Reformas e poder legislativo

Com o resultado, o partido de Milei alcançou um terço das cadeiras do Congresso, suficiente para barrar vetos e ter mais liberdade para avançar com sua agenda econômica. O presidente já anunciou que pretende implementar reformas tributárias, trabalhistas e medidas de austeridade.

Matheus Marreiro, internacionalista e doutorando em estudos estratégicos pela Universidade Federal Fluminense (UFF), ressalta que a vitória fortalece a capacidade de Milei de aprovar medidas, mas também impõe desafios. “Apesar do crescimento, o partido ainda não detém maioria absoluta. Será necessário negociar com aliados para aprovar leis mais complexas. Estes dois anos até 2027 serão uma janela crucial para consolidar mudanças antes que o cenário político se modifique novamente”, disse.
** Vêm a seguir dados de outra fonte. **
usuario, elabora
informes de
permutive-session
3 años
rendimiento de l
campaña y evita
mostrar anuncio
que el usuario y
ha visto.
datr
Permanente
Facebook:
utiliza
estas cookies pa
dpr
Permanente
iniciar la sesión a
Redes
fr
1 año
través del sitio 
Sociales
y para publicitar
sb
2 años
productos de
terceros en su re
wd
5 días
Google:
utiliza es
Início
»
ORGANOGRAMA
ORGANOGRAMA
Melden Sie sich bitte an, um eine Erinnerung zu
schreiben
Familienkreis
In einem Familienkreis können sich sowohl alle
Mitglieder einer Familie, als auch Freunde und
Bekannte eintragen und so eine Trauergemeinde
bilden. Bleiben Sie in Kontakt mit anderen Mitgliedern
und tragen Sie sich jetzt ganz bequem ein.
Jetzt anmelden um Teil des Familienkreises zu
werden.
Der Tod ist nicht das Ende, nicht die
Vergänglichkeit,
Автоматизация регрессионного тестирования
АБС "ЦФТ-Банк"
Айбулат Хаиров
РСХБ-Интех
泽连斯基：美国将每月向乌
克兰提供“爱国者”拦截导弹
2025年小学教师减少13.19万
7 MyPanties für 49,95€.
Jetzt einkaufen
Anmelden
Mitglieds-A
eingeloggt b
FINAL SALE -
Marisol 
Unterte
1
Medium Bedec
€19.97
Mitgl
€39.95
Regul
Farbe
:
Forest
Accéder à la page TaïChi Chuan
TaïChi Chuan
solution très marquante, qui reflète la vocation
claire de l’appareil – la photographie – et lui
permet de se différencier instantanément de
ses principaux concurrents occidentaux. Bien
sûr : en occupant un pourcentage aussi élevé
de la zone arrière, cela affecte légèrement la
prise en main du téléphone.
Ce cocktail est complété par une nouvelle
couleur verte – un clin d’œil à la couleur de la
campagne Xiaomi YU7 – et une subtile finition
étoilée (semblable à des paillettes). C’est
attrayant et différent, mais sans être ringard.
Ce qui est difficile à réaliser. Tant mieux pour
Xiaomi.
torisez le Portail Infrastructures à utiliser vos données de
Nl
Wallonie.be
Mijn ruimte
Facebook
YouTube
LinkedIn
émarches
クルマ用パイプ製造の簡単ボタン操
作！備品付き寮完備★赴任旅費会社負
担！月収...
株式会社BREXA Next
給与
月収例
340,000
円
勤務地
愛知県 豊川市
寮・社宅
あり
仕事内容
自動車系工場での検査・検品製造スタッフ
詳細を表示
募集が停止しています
O socorro de Trump a Milei

O governo norte-americano também se fez presente na comemoração da vitória do argentino. Scott Bessent, secretário do Tesouro dos EUA, parabenizou Milei, destacando a vitória como “um mandato renovado para a mudança” e reafirmando a importância da Argentina como aliada estratégica na América Latina.

Dentro da Casa Rosada, o presidente confirmou que realizará mudanças no Gabinete até dezembro, incluindo a saída de ministros como Luis Petri e Patricia Bullrich, mas mantendo a influência de nomes centrais como a irmã dele, Karina Milei, e o assessor Santiago Caputo, descritos como os “arquitetos” do governo.

“Assim como agradeço a todos os argentinos pelo enorme ato cívico, seria hipócrita se eu não fizesse um agradecimento particular aos que abraçaram as ideias da liberdade”, afirmou Milei. “O resultado é confirmação do mandato que recebemos em 2023. Com o apoio do povo argentino, podemos começar a trabalhar mais profundamente e alcançar resultados nas reformas restantes.”

O caminho à frente

A vitória legislativa deixa claro que a primeira metade do mandato de Milei, marcada por crises e escândalos, dá lugar a uma nova fase. O partido agora tem poder ampliado para implementar reformas, mas também assume a responsabilidade de entregar resultados concretos à população.

A capacidade de aprovar leis, controlar vetos e negociar com aliados será decisiva para a estabilidade política e econômica da Argentina nos próximos dois anos, até a eleição presidencial de 2027.